Why was Marx, whose philosophy was undeniably critical to the development of modern political thought, subjected to misreading for the sake of pragmatic convenience, while Ayn Rand managed to receive an accurate representation in Pournelle’s compass? More importantly, does the theory hold up to itself? If a model is interested in categorising “American political ‘isms’,” as the paper suggests, why is it defining politics simply as a theory of possibility within the bureaucratic system? Are philosophies that are outside of the bureaucratic system not legitimate as ideas within themselves? Is the transformation of society’s political paradigms an unserious goal?

Indeed, if Pournelle’s theory were solely concerned with the inner workings of “American politicians and statesmen,” his theory might have been accurate. However, it fails miserably in its attempt to reconcile with historical authors who were themselves responding to different political crises, and therefore operated in fundamentally different paradigms. Marx was not fundamentally concerned with where his theoretical schema fell in terms of its “rationalism” or “irrationalism;” “authoritarianism” or “anti-authoritarianism.” Whereas the fundamental contemporary political question, one indicated by Pournelle and his supposedly all-encompassing compass, is a question of the seemingly necessary relationships between state institutions and individuals, Marx wrote knowing that the idea of the state was historically contingent altogether!

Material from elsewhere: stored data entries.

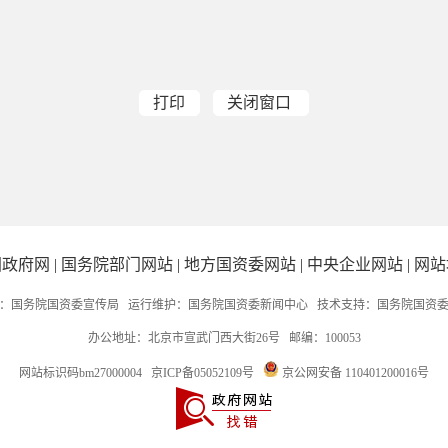
打印
关闭窗口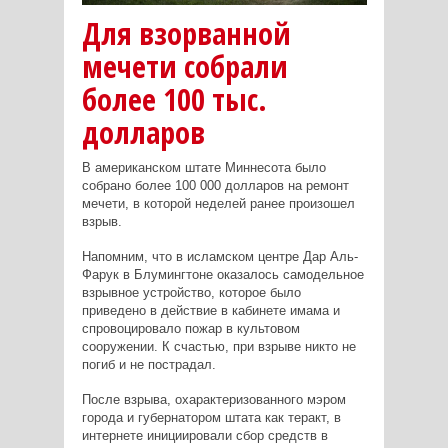
Для взорванной
мечети собрали
более 100 тыс.
долларов
В американском штате Миннесота было
собрано более 100 000 долларов на ремонт
мечети, в которой неделей ранее произошел
взрыв.
Напомним, что в исламском центре Дар Аль-
Фарук в Блумингтоне оказалось самодельное
взрывное устройство, которое было
приведено в действие в кабинете имама и
спровоцировало пожар в культовом
сооружении. К счастью, при взрыве никто не
погиб и не пострадал.
После взрыва, охарактеризованного мэром
города и губернатором штата как теракт, в
интернете инициировали сбор средств в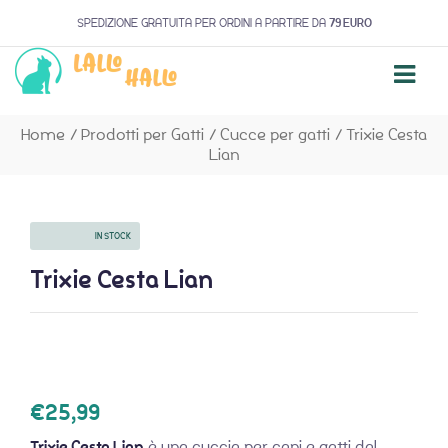
SPEDIZIONE GRATUITA PER ORDINI A PARTIRE DA
79 EURO
Home
/
Prodotti per Gatti
/
Cucce per gatti
/
Trixie Cesta
Lian
AVAILABILITY:
IN STOCK
Trixie Cesta Lian
€
25,99
Trixie Cesta Lian
è una cuccia per cani e gatti dal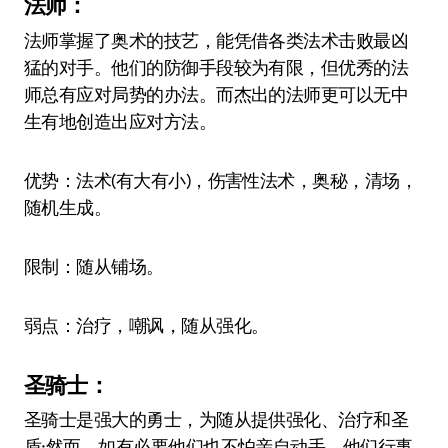
法师：
法师掌握了奥术的技艺，能凭借各类法术击败最凶
猛的对手。他们的防御手段较为有限，但优秀的法
师总有应对局势的办法。而杰出的法师更可以无中
生有地创造出应对方法。
优势：法术(有大有小)，伤害性法术，奥秘，清场，
随机生成。
限制：随从铺场。
弱点：治疗，嘲讽，随从强化。
圣骑士：
圣骑士是强大的勇士，为随从提供强化、治疗和圣
盾;然而，如有必要他们也不怕亲自动手。他们行事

Here, we embark upon the greatest sin of modern political science: forgetting about our place in the history of ideas. Although not all of us go as far as Fukuyama to declare the Western European model of liberal democracy as the literal “end of history,” political scientists today view human behaviour (and philosophy) as an object of scientific observation, rather than a subject to fundamental transformation. And this sin is not limited to the supposed “scientists.” It permeates the foundations of our engagement with politics. Once again, as Pournelle very clearly puts it, politics is a mere theory of possibility within the bureaucratic system; our philosophy of salvation, of freedom, and of the greater good are bound by their suitability to our inherited bureaucratic system.

Unfortunately for us, those who are unconscious of their history are completely unconscious of their present. In our attempts to relate together Aristotle, Donald Trump, and Rousseau under a single (or a double) political paradigm, we remove them from the political history that they responded to, and make the dangerous assumption that all hitherto political phenomena addressed the same critical issues. This is what I meant by how, no matter how many axes you add to your model, whether it be three or even four, one always falls into the same trap. 

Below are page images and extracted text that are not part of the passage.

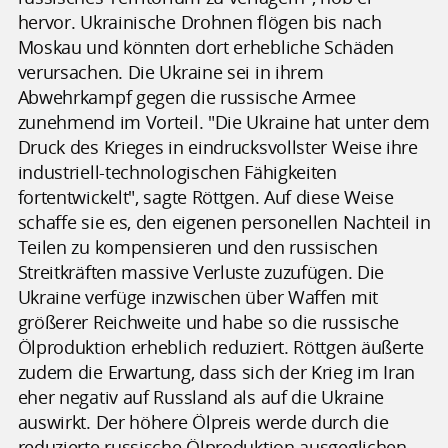
hervor. Ukrainische Drohnen flögen bis nach
Moskau und könnten dort erhebliche Schäden
verursachen. Die Ukraine sei in ihrem
Abwehrkampf gegen die russische Armee
zunehmend im Vorteil. "Die Ukraine hat unter dem
Druck des Krieges in eindrucksvollster Weise ihre
industriell-technologischen Fähigkeiten
fortentwickelt", sagte Röttgen. Auf diese Weise
schaffe sie es, den eigenen personellen Nachteil in
Teilen zu kompensieren und den russischen
Streitkräften massive Verluste zuzufügen. Die
Ukraine verfüge inzwischen über Waffen mit
größerer Reichweite und habe so die russische
Ölproduktion erheblich reduziert. Röttgen äußerte
zudem die Erwartung, dass sich der Krieg im Iran
eher negativ auf Russland als auf die Ukraine
auswirkt. Der höhere Ölpreis werde durch die
reduzierte russische Ölproduktion ausgeglichen.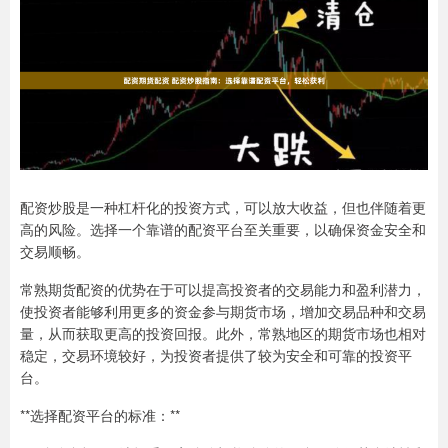
配资炒股是一种杠杆化的投资方式，可以放大收益，但也伴随着更
高的风险。选择一个靠谱的配资平台至关重要，以确保资金安全和
交易顺畅。
常熟期货配资的优势在于可以提高投资者的交易能力和盈利潜力，
使投资者能够利用更多的资金参与期货市场，增加交易品种和交易
量，从而获取更高的投资回报。此外，常熟地区的期货市场也相对
稳定，交易环境较好，为投资者提供了较为安全和可靠的投资平
台。
**选择配资平台的标准：**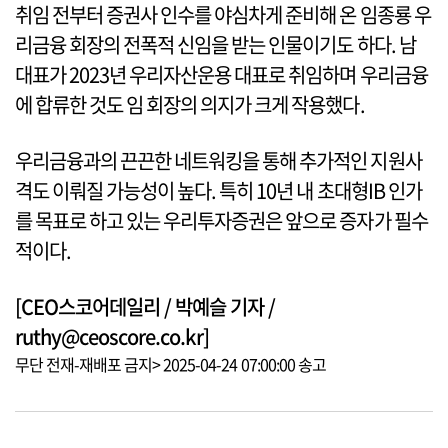
취임 전부터 증권사 인수를 야심차게 준비해 온 임종룡 우
리금융 회장의 전폭적 신임을 받는 인물이기도 하다. 남
대표가 2023년 우리자산운용 대표로 취임하며 우리금융
에 합류한 것도 임 회장의 의지가 크게 작용했다.
우리금융과의 끈끈한 네트워킹을 통해 추가적인 지원사
격도 이뤄질 가능성이 높다. 특히 10년 내 초대형IB 인가
를 목표로 하고 있는 우리투자증권은 앞으로 증자가 필수
적이다.
[CEO스코어데일리 / 박예슬 기자 /
ruthy@ceoscore.co.kr]
무단 전재-재배포 금지> 2025-04-24 07:00:00 송고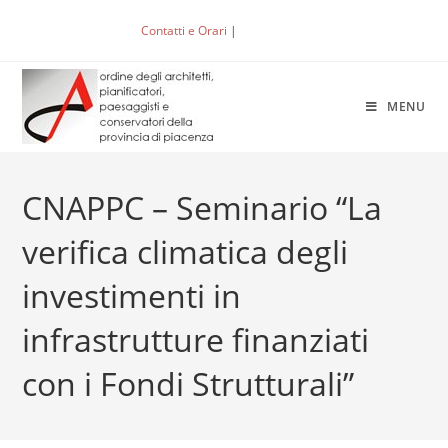
Salta
Contatti e Orari
|
ACCEDI
al
contenuto
MENU
CNAPPC – Seminario “La
verifica climatica degli
investimenti in
infrastrutture finanziati
con i Fondi Strutturali”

This is where the question of “personality science” becomes more pertinent. The lens of personality science essentialises the inherent issues of contemporary politics, much like the dual-axis model. In the same way we inherit political ideas from our personality, we inherit the political system from our ancestors, and we must operate within its boundaries. What none of these authors understand is that the traditional right-left spectrum did not claim to be ideologically comprehensive. It was an attempt to place those who operate within the paradigms of the status quo against those who demand alternative paradigms. Looking through such a lens, every political idea that fits Pournelle’s compass is right-wing.